> EXERCISES:
(1) Please reproduce the section of the Fort Pulaski text from "Fort Pulaski (Chatham" up to and including "inside the walls.".
(2) Answer these from the Fort Pulaski text:
(a) In what year did construction of the fort begin?
(b) Who took charge of the fort's construction in 1831?
(c) How many cannons could the finished fort mount?

> TEXT PROVIDED:

= = = = =

Fort Pulaski (Chatham County, Georgia)
Chatham County · Georgia · Civil War

History & Significance
Construction began in 1829 on the fort, named for Count Casimir Pulaski, a Polish immigrant who fought during the American Revolution. Robert E. Lee, recently graduated from West Point, oversaw preliminary construction, choosing the site and designing a system of drains and dikes to support the weight of the masonry fort.
In 1831 Lieutenant Joseph K. Mansfield took charge of Pulaski's construction and oversaw the project for the next fourteen years. When finished in 1847, the fort could mount 146 cannons, some on the parapet atop the 7.5-foot-wide walls and others in casemates inside the walls.

= = = = =

> DATA BLOCK:
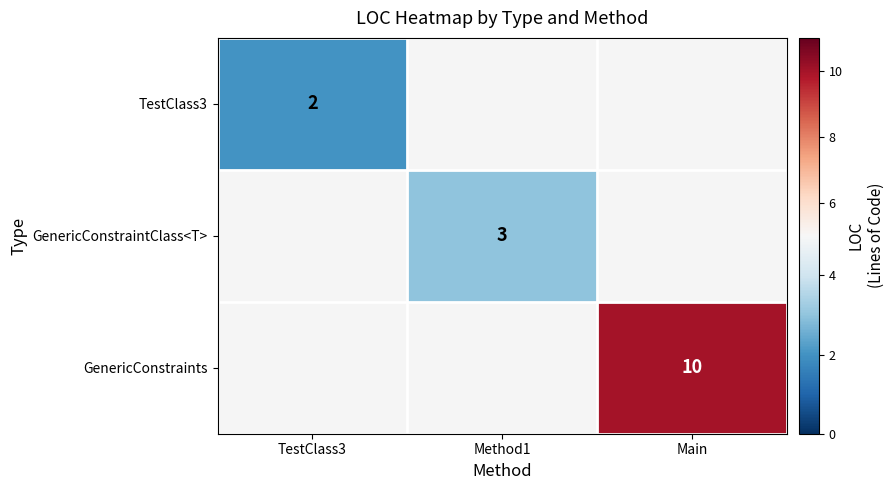

Between Method1 and Main, which is larger?

Main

= = = = =

> TASK-BY-TASK OUTPUTS:
(1)
Fort Pulaski (Chatham County, Georgia)
Chatham County · Georgia · Civil War

History & Significance
Construction began in 1829 on the fort, named for Count Casimir Pulaski, a Polish immigrant who fought during the American Revolution. Robert E. Lee, recently graduated from West Point, oversaw preliminary construction, choosing the site and designing a system of drains and dikes to support the weight of the masonry fort.
In 1831 Lieutenant Joseph K. Mansfield took charge of Pulaski's construction and oversaw the project for the next fourteen years. When finished in 1847, the fort could mount 146 cannons, some on the parapet atop the 7.5-foot-wide walls and others in casemates inside the walls.

(2)
(a) 1829
(b) Lieutenant Joseph K. Mansfield
(c) 146